Como resolver ->
Retome, por favor, o texto sobre o livro de Bernardo Soares a partir do ponto em que ele termina, mais abaixo.

Excerto da fonte ->
O livro é uma compilação de diversos textos em prosa que seguem os pensamentos, angústias e reflexões diárias de Bernardo Soares, um jovem ajudante como guarda-livros na baixa de Lisboa. Pouco se sabe sobre a personagem Pessoana, os únicos detalhes conferidos pelo autor são que vive num quarto pequeno e apertado, e que a Baixa é o seu lugar favorito. Perdeu a mãe com um ano e aos três anos, depois de passar a viver com familiares, recebe uma nota de suicídio do pai.
Em forma de compilação em prosa, o livro assume uma vertente diarística. Bernardo Soares descreve diversas das suas preocupações ou reflexões, das mais triviais às mais filosóficas. As reflexões são extremamente interessantes e carregadas de simbolismo que se mesclam com o próprio autor, a sua vida e composição literária. A obra é um livro não coeso, isto é, não tem princípio nem fim definido, isto porque sendo a obra da vida de Pessoa nunca chegou a ter uma conclusão. Assim como um diário real, não tem final, apenas diversas entradas que em nada se relacionam umas com as outras.

Dados a seguir ->
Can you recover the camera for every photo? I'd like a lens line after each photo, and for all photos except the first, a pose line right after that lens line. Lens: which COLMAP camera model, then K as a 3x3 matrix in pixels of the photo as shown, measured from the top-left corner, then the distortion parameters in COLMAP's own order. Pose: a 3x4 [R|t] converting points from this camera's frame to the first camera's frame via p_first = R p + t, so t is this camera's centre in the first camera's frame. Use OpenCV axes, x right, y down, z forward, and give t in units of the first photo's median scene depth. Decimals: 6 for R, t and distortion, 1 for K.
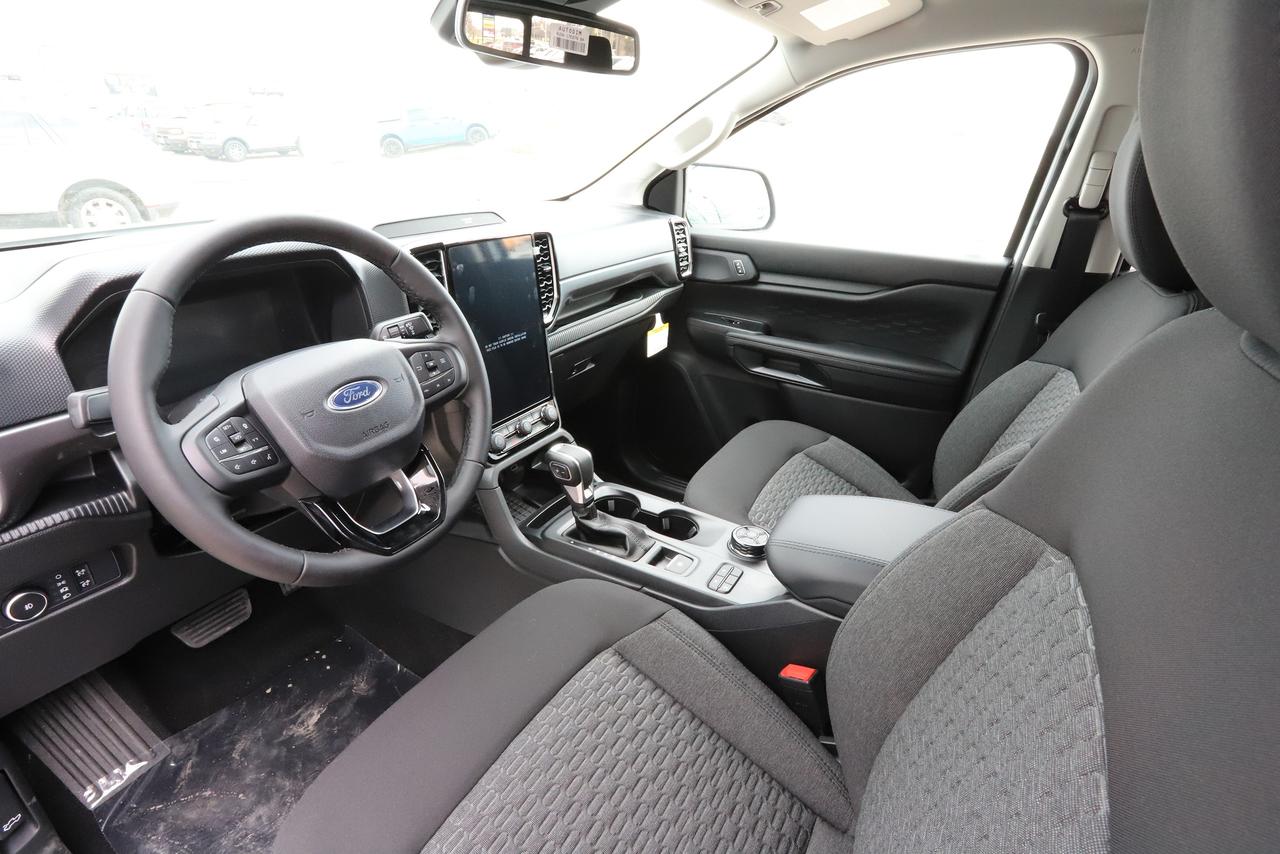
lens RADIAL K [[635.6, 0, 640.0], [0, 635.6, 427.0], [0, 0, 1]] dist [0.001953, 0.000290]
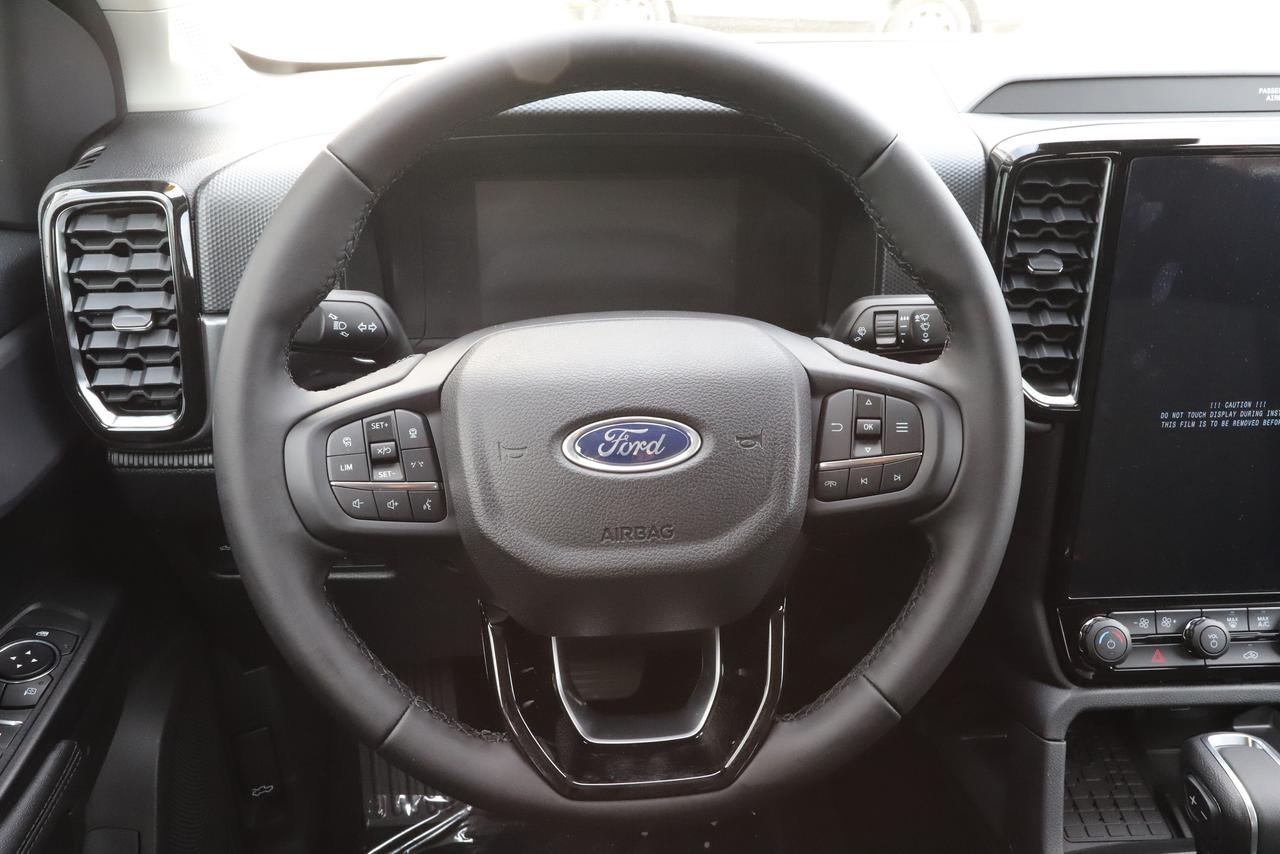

Resultado do exercício ->
Na obra são apresentados diversos temas. Os que destaco são o álcool e vida boémia lisboeta, política e teoria do sonho Pessoa cria este universo quase pessimista sobre o mundo. Critica a sociedade moderna e questiona-a, é um ser inquieto quase irreparável.
É a simbiose que cria entre o que é ficção e o que é real, sendo o objeto de observação a sua própria vida e realidade, que enriquecem a obra. Não sendo uma biografia exata do poeta não o deixa de ser. São estes inconformismos e paralelismos que a tornam umas das suas obras mais interessantes. Tudo no Livro do Desassossego é um “quase”, porventura um “talvez”, mas nunca uma verdade absoluta.
Não podemos afirmar veemente que Pessoa viveu aquela vida, mas dada as circunstâncias negá-lo seria impossível. É Fernando Pessoa num prisma diferente. Não tendo um enredo ou estrutura própria é uma obra que se apresenta como uma alternativa aos típicos arquétipos da obra pessoana. Um dos seus aspetos mais curiosos é a dicotomia entre sonho e realidade: Bernardo Soares deambula entre ambos. A perceção da cidade de Lisboa, por exemplo, torna-se não só a perceção real da cidade como “transfiguração poética do real”. Escolhe fugir da realidade refugiando-se de uma realidade que, naturalmente, o persegue.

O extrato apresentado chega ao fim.